**Records for processing**
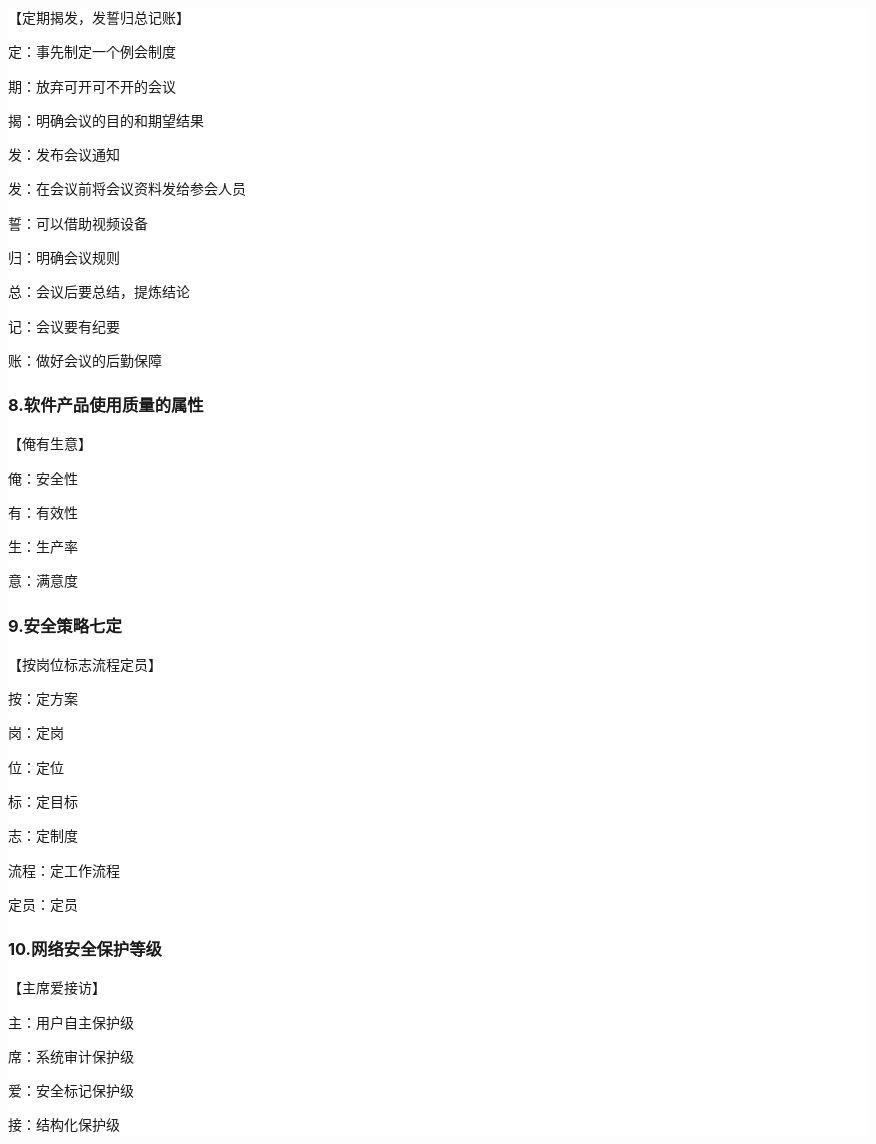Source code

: 【定期揭发，发誓归总记账】

定：事先制定一个例会制度

期：放弃可开可不开的会议

揭：明确会议的目的和期望结果

发：发布会议通知

发：在会议前将会议资料发给参会人员

誓：可以借助视频设备

归：明确会议规则

总：会议后要总结，提炼结论

记：会议要有纪要

账：做好会议的后勤保障

### 8.软件产品使用质量的属性

【俺有生意】

俺：安全性

有：有效性

生：生产率

意：满意度

### 9.安全策略七定

【按岗位标志流程定员】

按：定方案

岗：定岗

位：定位

标：定目标

志：定制度

流程：定工作流程

定员：定员

### 10.网络安全保护等级

【主席爱接访】

主：用户自主保护级

席：系统审计保护级

爱：安全标记保护级

接：结构化保护级
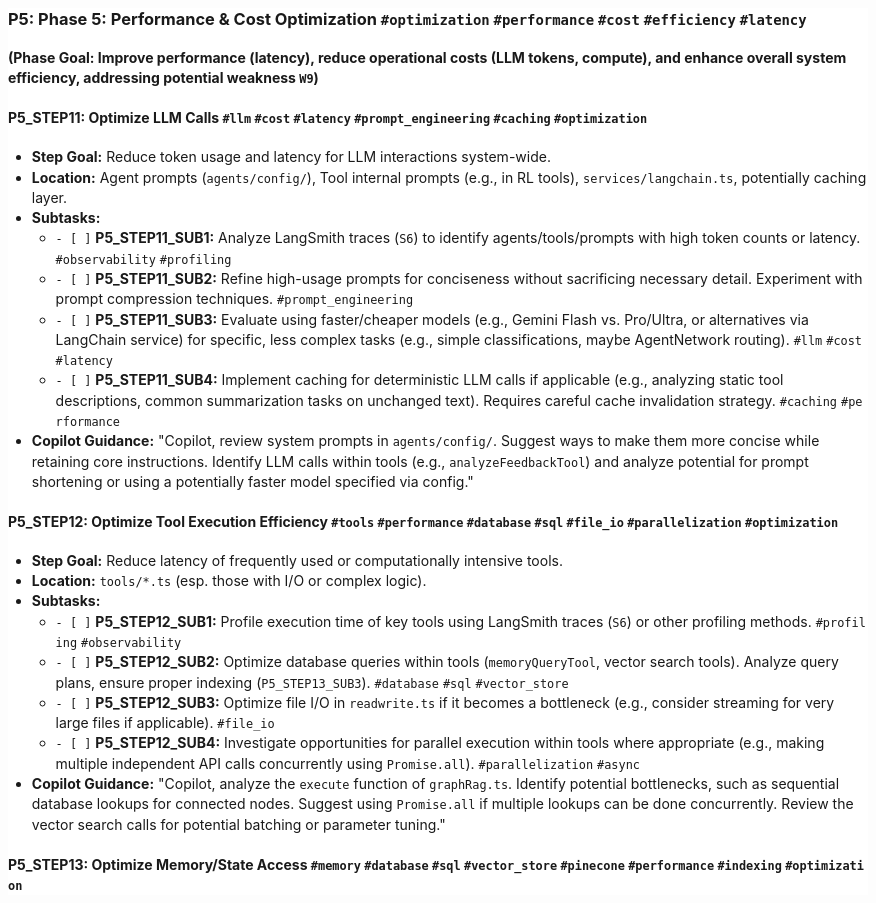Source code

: ### **P5:** Phase 5: Performance & Cost Optimization `#optimization` `#performance` `#cost` `#efficiency` `#latency`

**(Phase Goal: Improve performance (latency), reduce operational costs (LLM tokens, compute), and enhance overall system efficiency, addressing potential weakness `W9`)**

#### **P5_STEP11:** Optimize LLM Calls `#llm` `#cost` `#latency` `#prompt_engineering` `#caching` `#optimization`

* **Step Goal:** Reduce token usage and latency for LLM interactions system-wide.
* **Location:** Agent prompts (`agents/config/`), Tool internal prompts (e.g., in RL tools), `services/langchain.ts`, potentially caching layer.
* **Subtasks:**
  * `- [ ]` **P5_STEP11_SUB1:** Analyze LangSmith traces (`S6`) to identify agents/tools/prompts with high token counts or latency. `#observability` `#profiling`
  * `- [ ]` **P5_STEP11_SUB2:** Refine high-usage prompts for conciseness without sacrificing necessary detail. Experiment with prompt compression techniques. `#prompt_engineering`
  * `- [ ]` **P5_STEP11_SUB3:** Evaluate using faster/cheaper models (e.g., Gemini Flash vs. Pro/Ultra, or alternatives via LangChain service) for specific, less complex tasks (e.g., simple classifications, maybe AgentNetwork routing). `#llm` `#cost` `#latency`
  * `- [ ]` **P5_STEP11_SUB4:** Implement caching for deterministic LLM calls if applicable (e.g., analyzing static tool descriptions, common summarization tasks on unchanged text). Requires careful cache invalidation strategy. `#caching` `#performance`
* **Copilot Guidance:** "Copilot, review system prompts in `agents/config/`. Suggest ways to make them more concise while retaining core instructions. Identify LLM calls within tools (e.g., `analyzeFeedbackTool`) and analyze potential for prompt shortening or using a potentially faster model specified via config."

#### **P5_STEP12:** Optimize Tool Execution Efficiency `#tools` `#performance` `#database` `#sql` `#file_io` `#parallelization` `#optimization`

* **Step Goal:** Reduce latency of frequently used or computationally intensive tools.
* **Location:** `tools/*.ts` (esp. those with I/O or complex logic).
* **Subtasks:**
  * `- [ ]` **P5_STEP12_SUB1:** Profile execution time of key tools using LangSmith traces (`S6`) or other profiling methods. `#profiling` `#observability`
  * `- [ ]` **P5_STEP12_SUB2:** Optimize database queries within tools (`memoryQueryTool`, vector search tools). Analyze query plans, ensure proper indexing (`P5_STEP13_SUB3`). `#database` `#sql` `#vector_store`
  * `- [ ]` **P5_STEP12_SUB3:** Optimize file I/O in `readwrite.ts` if it becomes a bottleneck (e.g., consider streaming for very large files if applicable). `#file_io`
  * `- [ ]` **P5_STEP12_SUB4:** Investigate opportunities for parallel execution within tools where appropriate (e.g., making multiple independent API calls concurrently using `Promise.all`). `#parallelization` `#async`
* **Copilot Guidance:** "Copilot, analyze the `execute` function of `graphRag.ts`. Identify potential bottlenecks, such as sequential database lookups for connected nodes. Suggest using `Promise.all` if multiple lookups can be done concurrently. Review the vector search calls for potential batching or parameter tuning."

#### **P5_STEP13:** Optimize Memory/State Access `#memory` `#database` `#sql` `#vector_store` `#pinecone` `#performance` `#indexing` `#optimization`
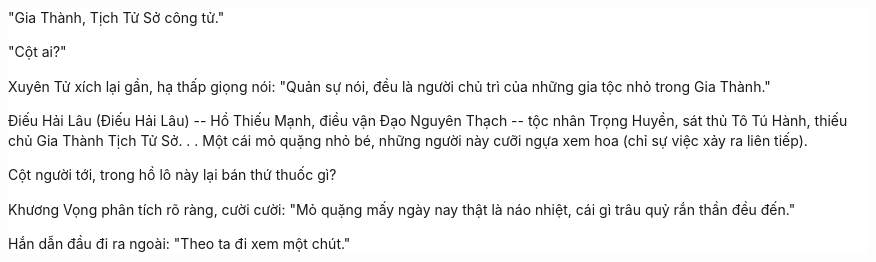 "Gia Thành, Tịch Tử Sở công tử."

"Cột ai?"

Xuyên Tử xích lại gần, hạ thấp giọng nói: "Quản sự nói, đều là người chủ trì của những gia tộc nhỏ trong Gia Thành."

Điếu Hải Lâu (Điếu Hải Lâu) -- Hồ Thiếu Mạnh, điều vận Đạo Nguyên Thạch -- tộc nhân Trọng Huyền, sát thủ Tô Tú Hành, thiếu chủ Gia Thành Tịch Tử Sở. . . Một cái mỏ quặng nhỏ bé, những người này cưỡi ngựa xem hoa (chỉ sự việc xảy ra liên tiếp).

Cột người tới, trong hồ lô này lại bán thứ thuốc gì?

Khương Vọng phân tích rõ ràng, cười cười: "Mỏ quặng mấy ngày nay thật là náo nhiệt, cái gì trâu quỷ rắn thần đều đến."

Hắn dẫn đầu đi ra ngoài: "Theo ta đi xem một chút."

**What the exercise asks**
Every line above holding the string "config" should be listed.

**Your solution**
* **Location:** Agent prompts (`agents/config/`), Tool internal prompts (e.g., in RL tools), `services/langchain.ts`, potentially caching layer.
* **Copilot Guidance:** "Copilot, review system prompts in `agents/config/`. Suggest ways to make them more concise while retaining core instructions. Identify LLM calls within tools (e.g., `analyzeFeedbackTool`) and analyze potential for prompt shortening or using a potentially faster model specified via config."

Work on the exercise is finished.